This leads to a two-part question:

  1. Is it feasible to artificially and easily construct instances where, for a given period of time, one can have output buffers that are known to be unflushed? My searches are turning up empty. A trivial baseline is to hammer the hard drive (e.g. swapping) in one process while trying to write a large amount of data from another process. While this "works", it makes the system practically unusable: I can't poke around and see what's going on.

  2. Are there commands from within Linux that can identify that a given process has unflushed file output buffers? Is this something that can be run at the command line, or is it necessary to query the kernel directly? I have been looking at fsync, sync, ioctl, flush, bdflush, and others. However, lacking a method for creating unflushed buffers, it's not clear what these may reveal.

In order to reproduce for others, an example for #1 in C would be excellent, but the question is truly language agnostic - just knowing an approach to create this situation would help in the other languages I'm working in.


Update 1: My apologies for any confusion. As several people have pointed out, buffers can be in the kernel space or the user space. This helped pinpoint the problems: we're creating big dirty kernel buffers.

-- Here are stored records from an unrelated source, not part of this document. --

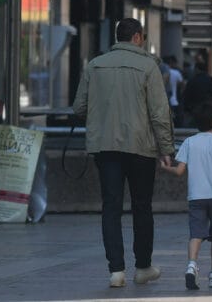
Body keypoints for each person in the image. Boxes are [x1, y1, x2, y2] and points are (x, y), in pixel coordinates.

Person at [73, 18, 175, 288]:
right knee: (142, 206)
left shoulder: (95, 65)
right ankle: (143, 267)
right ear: (138, 37)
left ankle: (116, 270)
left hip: (106, 147)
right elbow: (159, 113)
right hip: (141, 147)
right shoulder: (148, 67)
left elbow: (79, 107)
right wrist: (166, 148)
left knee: (111, 206)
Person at [159, 100, 212, 290]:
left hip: (196, 197)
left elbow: (179, 171)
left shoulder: (189, 142)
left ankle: (191, 266)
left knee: (196, 234)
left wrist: (165, 168)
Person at [164, 55, 185, 127]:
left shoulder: (161, 71)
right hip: (174, 100)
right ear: (172, 62)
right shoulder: (176, 73)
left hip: (164, 100)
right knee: (175, 119)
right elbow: (182, 85)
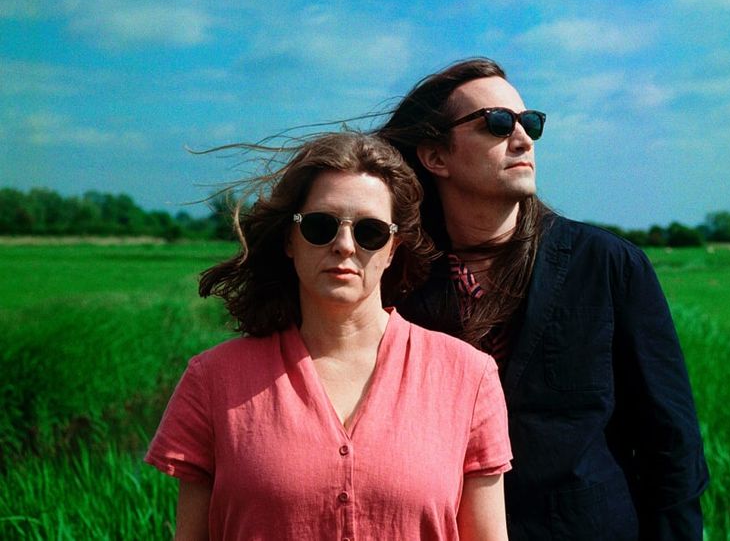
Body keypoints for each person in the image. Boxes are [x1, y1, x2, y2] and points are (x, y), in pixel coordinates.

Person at [376, 58, 709, 540]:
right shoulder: (398, 278)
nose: (523, 139)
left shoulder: (607, 265)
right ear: (435, 157)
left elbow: (672, 444)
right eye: (497, 123)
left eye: (530, 123)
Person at [145, 132, 512, 540]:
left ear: (393, 248)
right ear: (290, 238)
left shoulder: (468, 378)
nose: (344, 245)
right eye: (321, 226)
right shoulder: (214, 380)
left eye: (370, 232)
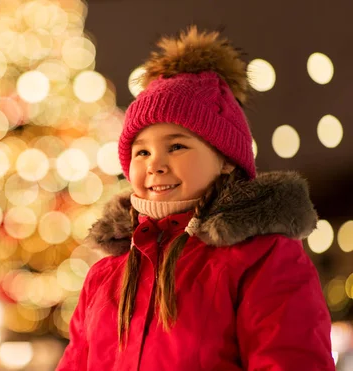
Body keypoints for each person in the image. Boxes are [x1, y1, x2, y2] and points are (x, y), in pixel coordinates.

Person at [56, 26, 334, 370]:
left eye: (176, 146)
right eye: (141, 152)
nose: (155, 164)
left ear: (226, 158)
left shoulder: (261, 258)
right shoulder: (105, 276)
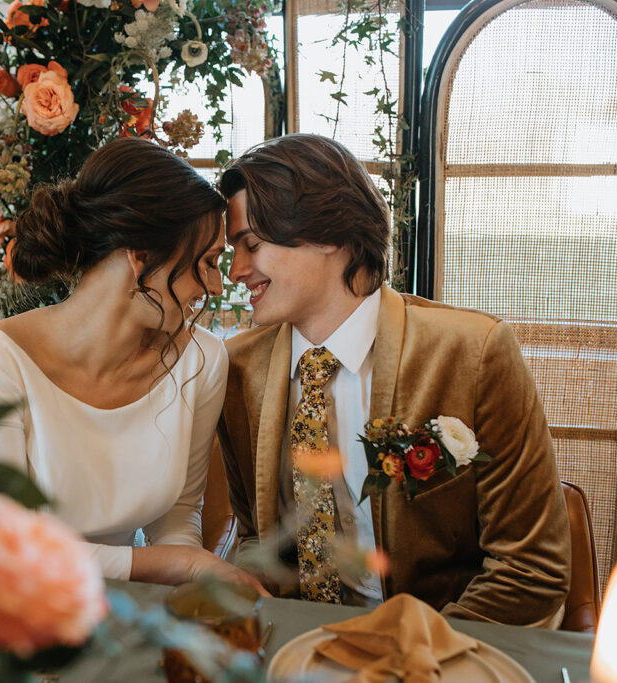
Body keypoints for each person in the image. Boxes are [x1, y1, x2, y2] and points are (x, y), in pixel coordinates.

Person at [215, 134, 569, 625]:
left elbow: (531, 569)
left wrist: (408, 654)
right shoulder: (235, 370)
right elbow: (256, 535)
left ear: (328, 234)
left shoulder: (473, 353)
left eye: (251, 244)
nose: (235, 270)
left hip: (438, 648)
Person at [0, 137, 265, 593]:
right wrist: (179, 567)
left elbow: (178, 517)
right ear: (140, 257)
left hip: (126, 617)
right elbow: (1, 547)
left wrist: (183, 600)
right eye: (208, 262)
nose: (216, 286)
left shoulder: (202, 360)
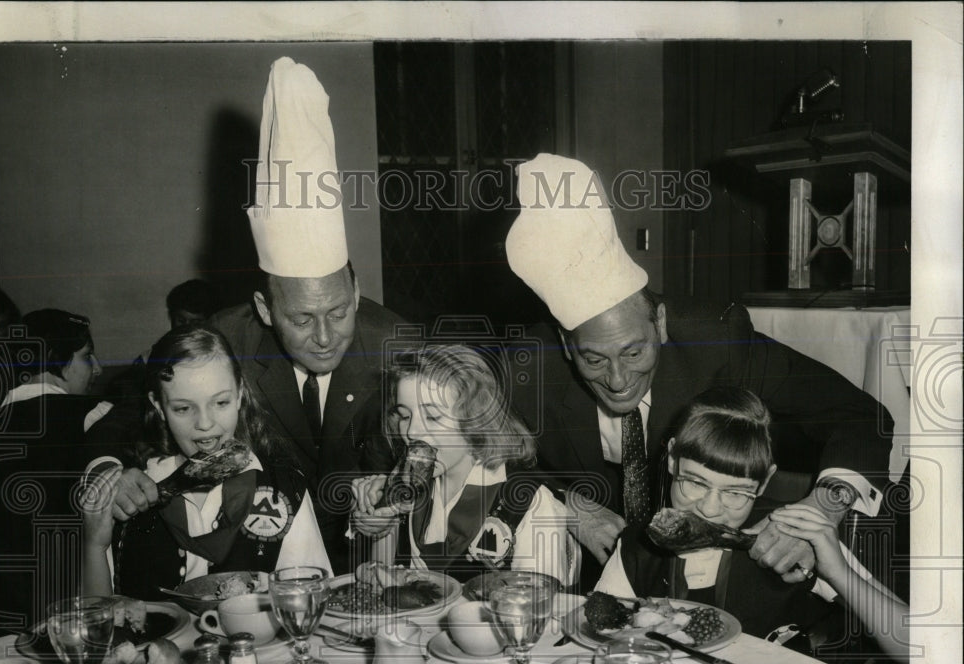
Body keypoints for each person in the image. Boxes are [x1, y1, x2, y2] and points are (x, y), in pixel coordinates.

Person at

This distinction and the answers completely resolve #1: it now seems clear how to re-create unflushed buffers in either user space or kernel space. Identifying which process ID has dirty kernel buffers is not yet clear, though.


If you are interested in the kernel-buffered data, then you can tune the VM writeback through the sysctls in /proc/sys/vm/dirty_*. In particular, dirty_expire_centisecs is the age, in hundredths of a second, at which dirty data becomes eligible for writeback. Increasing this value will give you a larger window of time in which to do your investigation. You can also increase dirty_ratio and dirty_background_ratio (which are percentages of system memory, defining the point at which synchronous and asynchronous writeback start respectively).

Actually creating dirty pages is easy - just write(2) to a file and exit without syncing, or dirty some pages in a MAP_SHARED mapping of a file.


A simple program that would have an unflushed buffer would be:

main()
{
      printf("moo");
      pause();
}

Stdio, by default only flushes stdout on newlines, when connected to a terminal.


It is very easy to cause unflushed buffers by controlling the receiving side. The beauty of *nix systems is that everything looks like a file, so you can use special files to do what you want. The easiest option is a pipe. If you just want to control stdout, this is the simples option: unflushed_program | slow_consumer. Otherwise, you can use named pipes:

mkfifo pipe_file
unflushed_program --output pipe_file
slow_consumer --input pipe_file

slow_consumer is most likely a program you design to read data slowly, or just read X bytes and stop.